RENDE – Il derby calabrese va alla Redel Viola Reggio Calabria, che espugna il PalaQuattromiglia imponendosi per 77-67 contro la Bim Bum Basket Rende. Una gara intensa e combattuta, nella quale i padroni di casa hanno mostrato carattere e capacità di reazione, soprattutto nel terzo quarto, prima che l’esperienza e la maggiore solidità dei neroarancio facessero la differenza nel finale.
Per Rende resta il rammarico del risultato, ma anche la consapevolezza di aver lottato fino in fondo contro un avversario di valore. Da questa prestazione si riparte, con determinazione e spirito di squadra, per ritrovare continuità.
Avvio equilibrato e primo strappo Viola
La Redel Viola parte con ordine, senza forzare in attacco e curando molto la fase difensiva. Marini apre le danze con una tripla, mentre Laganà e Fiusco trovano punti nel pitturato. Bene anche Agbortabi dalla lunetta e Clark, efficace sia da sotto che ai liberi. Rende resta in scia e sfrutta gli ultimi secondi del primo quarto per accorciare le distanze, chiudendo la frazione sotto di tre lunghezze (11-14).

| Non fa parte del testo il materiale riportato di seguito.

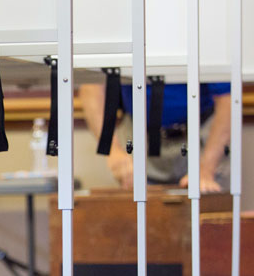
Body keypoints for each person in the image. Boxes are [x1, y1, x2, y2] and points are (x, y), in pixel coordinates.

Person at [80, 79, 231, 193]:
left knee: (206, 222)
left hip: (201, 135)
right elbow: (92, 87)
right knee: (138, 222)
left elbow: (227, 100)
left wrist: (206, 168)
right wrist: (113, 151)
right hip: (139, 133)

Viola avanti, ma la Bim Bum Basket Rende resiste
Nel secondo periodo gli ospiti allungano fino al +13, ma Rende non molla e riesce a restare agganciata al match. Coach Cadeo è costretto a chiamare timeout nel finale di tempo per arginare il ritorno dei biancorossi. Laganà si mette in evidenza con un arresto e tiro e un assist per Agbortabi, Clark firma un “and one”, mentre Fernandez e ancora Laganà confezionano punti preziosi. Alla tripla di Boccasavia risponde Maresca dall’angolo, al termine di una circolazione di palla perfetta. La difesa a zona 3-2 dei padroni di casa produce recuperi e canestri con Boccasavia, Dovera, Cagnacci e Yeyap, portando il punteggio sul 28-35 all’intervallo.
Terzo quarto di fuoco
Al rientro dagli spogliatoi è Rende a cambiare passo. Dovera, Cagnacci e Boccasavia firmano un parziale di 10-0 che vale il sorpasso (38-35) e infiamma il PalaQuattromiglia. La Viola, però, reagisce immediatamente con un controparziale di 13-0 che rimette il match sui binari giusti. Maresca inaugura il break dalla lunetta, Fiusco colpisce in contropiede, poi il duo Maresca-Laganà prende in mano la squadra: Edoardo è glaciale ai liberi e dalla media distanza, Marco risponde con appoggi e tiri liberi pesanti. Rende resta in partita con due triple di Dovera, ma Fiusco firma un “due più uno” e capitan Fernandez colpisce da tre. Il terzo periodo si chiude sul 46-54.
Finale di esperienza
Nell’ultimo quarto la Redel Viola alza ulteriormente l’intensità. Clark e Maresca aprono con due triple fondamentali, poi arrivano i canestri di Maresca da due e il gancio di Agbortabi. Rende prova a rientrare con un pregevole alley-oop sull’asse Cavalieri-Yeyap e si riporta fino al -10, ma è ancora Fernandez a spegnere le speranze dei padroni di casa con una tripla, seguita dai liberi del top scorer Maresca, che chiude a quota 21 punti. In doppia cifra anche Laganà e Marini, con quest’ultimo decisivo per superare quota 70 e allungare fino al +17.
Nel finale Boccasavia e Yeyap sono gli ultimi ad arrendersi, ma il fallo sistematico e i tiri da tre non bastano. La Viola controlla e chiude sul 77-67, non prima dell’esordio sul parquet di Marinelli.